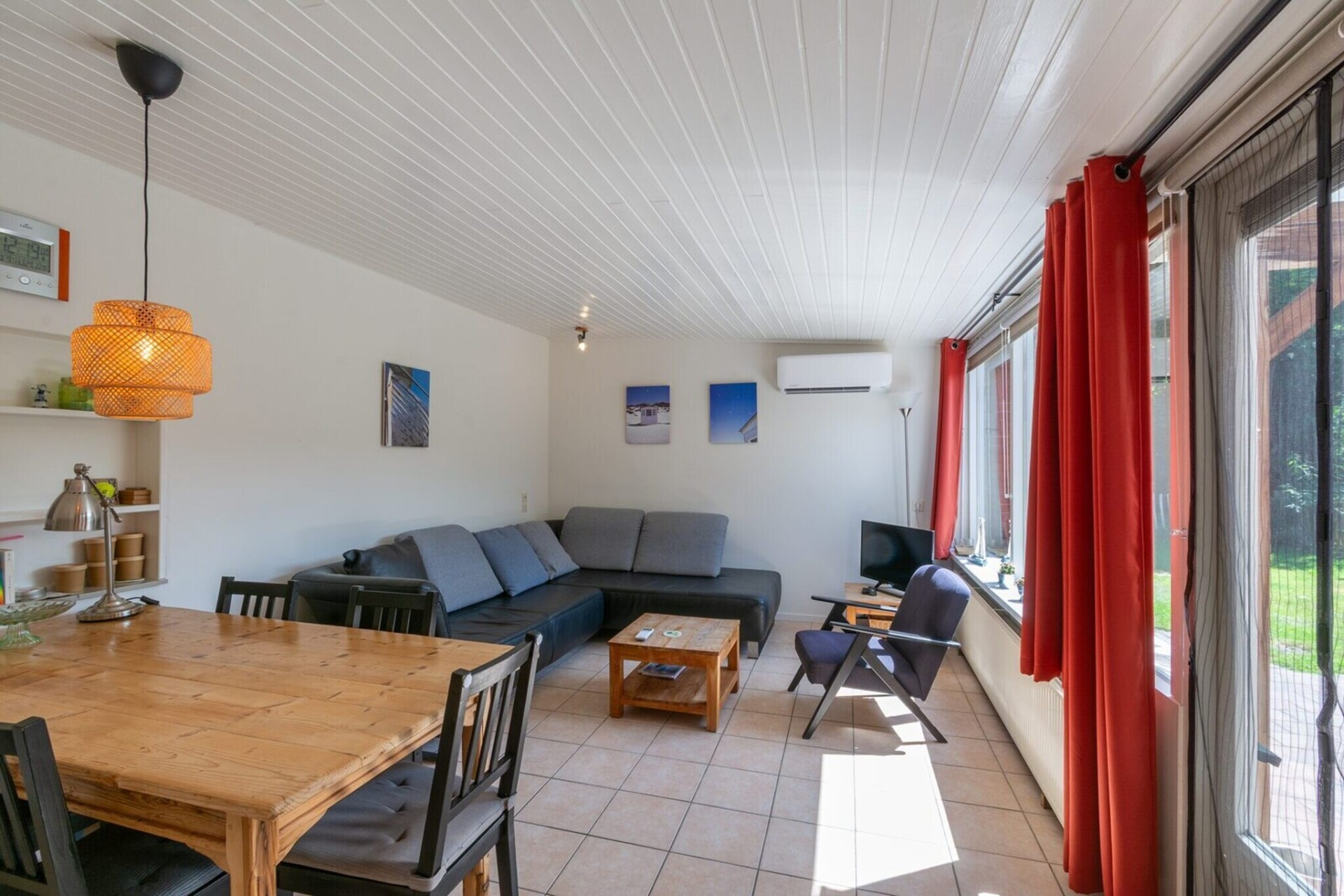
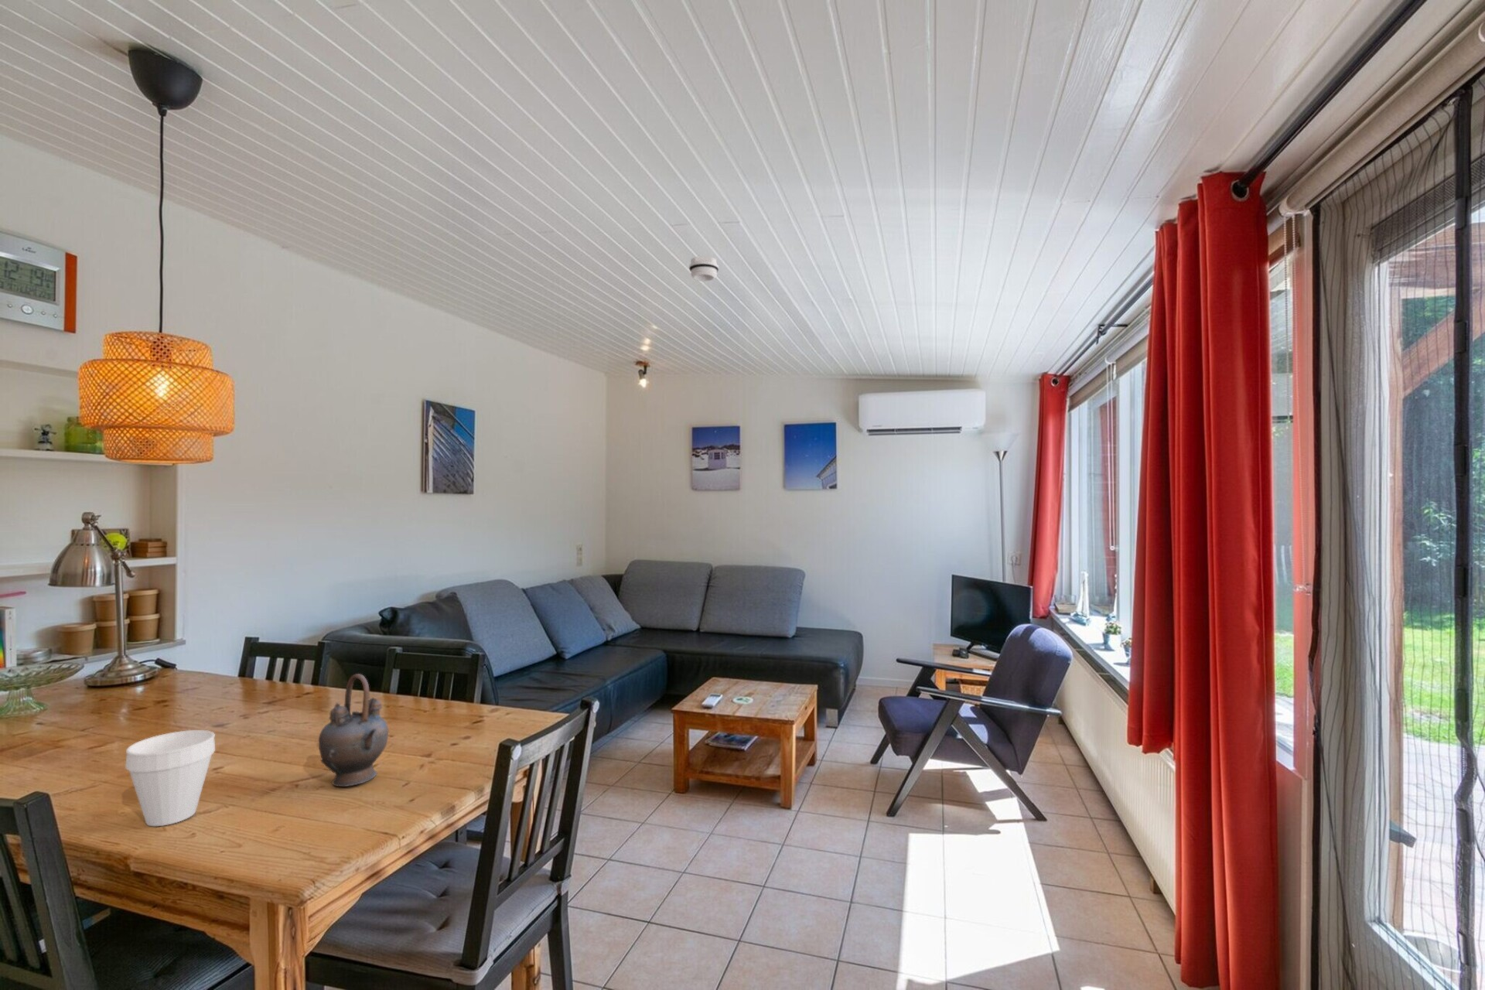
+ cup [125,729,215,826]
+ smoke detector [688,255,719,282]
+ teapot [318,673,389,788]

Task: The whole listing above, word for word: repeat it with the pictures excluded.

Expected answer:
+ cup [125,729,215,826]
+ smoke detector [688,255,719,282]
+ teapot [318,673,389,788]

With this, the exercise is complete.